• TRECHO:
::::::
Devido ao risco de contágio pela covid-19, as aldeias em Araribá já estavam cientes da possibilidade de que o evento acontecesse com as portas fechadas. A decisão de cancelar a festa por completo foi tomada conforme as recomendações para evitar aglomerações. 

Cacique da aldeia Kopenoti, Chicão Terena conversou com a equipe do Jornal Dois e contou um pouco sobre a situação das aldeias de Araribá em meio à pandemia. Ele faz um apelo para que os povos nativos do Brasil respeitem o isolamento social. 

“Fiquem na oca!”

Chicão comemora o fato de não ter nenhum caso confirmado em Araribá e, até agora, ninguém com os sintomas da doença. O cacique lembra que é importante que o povo nativo mantenha uma distância de centros urbanos para que nenhum tipo de doença (como a gripe comum, por exemplo) seja transmitida.

“É sempre difícil quando se trata do direito de ir e vir, mas a comunidade indígena de Araribá tem seguido as recomendações do Ministério da Saúde sim”, conta o indígena da etnia Terena.
::::::
• MATERIAL FORNECIDO:
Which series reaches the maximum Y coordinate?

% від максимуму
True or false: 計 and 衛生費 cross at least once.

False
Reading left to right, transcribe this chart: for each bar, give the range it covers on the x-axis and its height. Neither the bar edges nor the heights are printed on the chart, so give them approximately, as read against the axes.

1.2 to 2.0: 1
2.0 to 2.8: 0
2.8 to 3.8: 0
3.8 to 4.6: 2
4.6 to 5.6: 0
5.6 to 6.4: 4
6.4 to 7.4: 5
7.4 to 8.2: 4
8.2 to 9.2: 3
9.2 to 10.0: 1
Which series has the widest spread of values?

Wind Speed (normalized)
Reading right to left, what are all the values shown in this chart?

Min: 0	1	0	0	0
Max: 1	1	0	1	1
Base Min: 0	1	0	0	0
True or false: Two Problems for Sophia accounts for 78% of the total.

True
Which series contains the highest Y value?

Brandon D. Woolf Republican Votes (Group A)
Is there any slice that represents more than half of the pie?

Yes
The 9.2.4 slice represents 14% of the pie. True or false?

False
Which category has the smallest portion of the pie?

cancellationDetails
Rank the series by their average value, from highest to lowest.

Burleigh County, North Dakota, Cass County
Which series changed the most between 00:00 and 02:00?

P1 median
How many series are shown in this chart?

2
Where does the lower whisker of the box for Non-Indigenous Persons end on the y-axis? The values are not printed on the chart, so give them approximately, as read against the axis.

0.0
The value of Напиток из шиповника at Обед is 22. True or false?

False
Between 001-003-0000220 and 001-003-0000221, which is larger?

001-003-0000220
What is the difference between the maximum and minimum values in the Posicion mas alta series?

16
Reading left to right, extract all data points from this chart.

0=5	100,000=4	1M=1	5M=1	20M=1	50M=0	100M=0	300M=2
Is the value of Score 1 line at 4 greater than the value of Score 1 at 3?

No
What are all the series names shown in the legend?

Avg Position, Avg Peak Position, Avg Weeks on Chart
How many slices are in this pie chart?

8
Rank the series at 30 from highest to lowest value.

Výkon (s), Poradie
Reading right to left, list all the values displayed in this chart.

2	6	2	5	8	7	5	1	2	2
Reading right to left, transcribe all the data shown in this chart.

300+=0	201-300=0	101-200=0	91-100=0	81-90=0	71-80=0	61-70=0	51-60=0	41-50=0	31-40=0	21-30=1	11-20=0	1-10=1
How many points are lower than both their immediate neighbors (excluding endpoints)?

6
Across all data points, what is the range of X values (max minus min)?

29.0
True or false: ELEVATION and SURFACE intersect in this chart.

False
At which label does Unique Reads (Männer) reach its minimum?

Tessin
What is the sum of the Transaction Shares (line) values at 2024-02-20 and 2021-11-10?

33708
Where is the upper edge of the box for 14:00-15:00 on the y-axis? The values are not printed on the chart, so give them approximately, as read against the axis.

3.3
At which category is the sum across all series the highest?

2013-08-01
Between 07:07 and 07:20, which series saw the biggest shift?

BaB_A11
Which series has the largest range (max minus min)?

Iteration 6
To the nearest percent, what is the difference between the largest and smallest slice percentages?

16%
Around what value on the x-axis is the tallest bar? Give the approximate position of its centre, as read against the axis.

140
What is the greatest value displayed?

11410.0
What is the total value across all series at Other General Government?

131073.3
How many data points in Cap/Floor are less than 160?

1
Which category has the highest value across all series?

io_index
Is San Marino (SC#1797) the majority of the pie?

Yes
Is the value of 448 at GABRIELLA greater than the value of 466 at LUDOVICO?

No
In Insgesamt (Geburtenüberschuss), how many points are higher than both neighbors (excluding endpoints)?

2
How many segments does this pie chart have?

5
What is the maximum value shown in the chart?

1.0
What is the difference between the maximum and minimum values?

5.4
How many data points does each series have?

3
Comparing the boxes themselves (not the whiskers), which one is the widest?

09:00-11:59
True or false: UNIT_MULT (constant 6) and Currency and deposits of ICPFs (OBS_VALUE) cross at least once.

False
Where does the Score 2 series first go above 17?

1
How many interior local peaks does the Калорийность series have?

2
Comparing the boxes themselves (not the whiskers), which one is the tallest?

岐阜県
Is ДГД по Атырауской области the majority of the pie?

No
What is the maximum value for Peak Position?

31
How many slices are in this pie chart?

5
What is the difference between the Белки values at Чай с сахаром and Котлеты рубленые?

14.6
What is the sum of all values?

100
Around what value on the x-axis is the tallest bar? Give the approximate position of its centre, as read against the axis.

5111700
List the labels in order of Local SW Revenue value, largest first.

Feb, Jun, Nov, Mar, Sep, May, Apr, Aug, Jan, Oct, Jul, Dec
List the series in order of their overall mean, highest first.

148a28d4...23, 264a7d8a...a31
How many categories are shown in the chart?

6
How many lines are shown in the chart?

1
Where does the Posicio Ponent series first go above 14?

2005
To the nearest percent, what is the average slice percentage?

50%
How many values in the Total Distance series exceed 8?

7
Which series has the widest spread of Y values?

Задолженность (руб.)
::::::
• TAREFAS A REALIZAR:
A) Substitua "isolamento social" por "distanciamento social" e reescreva a parte do trecho que começa em "Cacique da aldeia" e termina em "da etnia Terena.".
B) Indique se cada afirmação concorda com o trecho, respondendo sim ou não e citando as palavras exatas do trecho que decidem a questão: (i) houve casos confirmados em Araribá; (ii) a festa foi cancelada por completo; (iii) Chicão Terena é cacique da aldeia Kopenoti.
C) Liste todos os lugares e instituições mencionados pelo nome no trecho.
Responda com base apenas no trecho, sem recorrer às linhas.

• RESPOSTAS POR TAREFA:
A)
Cacique da aldeia Kopenoti, Chicão Terena conversou com a equipe do Jornal Dois e contou um pouco sobre a situação das aldeias de Araribá em meio à pandemia. Ele faz um apelo para que os povos nativos do Brasil respeitem o distanciamento social. 

“Fiquem na oca!”

Chicão comemora o fato de não ter nenhum caso confirmado em Araribá e, até agora, ninguém com os sintomas da doença. O cacique lembra que é importante que o povo nativo mantenha uma distância de centros urbanos para que nenhum tipo de doença (como a gripe comum, por exemplo) seja transmitida.

“É sempre difícil quando se trata do direito de ir e vir, mas a comunidade indígena de Araribá tem seguido as recomendações do Ministério da Saúde sim”, conta o indígena da etnia Terena.

B)
(i) Não: "não ter nenhum caso confirmado em Araribá".
(ii) Sim: "A decisão de cancelar a festa por completo foi tomada".
(iii) Sim: "Cacique da aldeia Kopenoti, Chicão Terena".

C) Araribá, Kopenoti, Brasil, Jornal Dois, Ministério da Saúde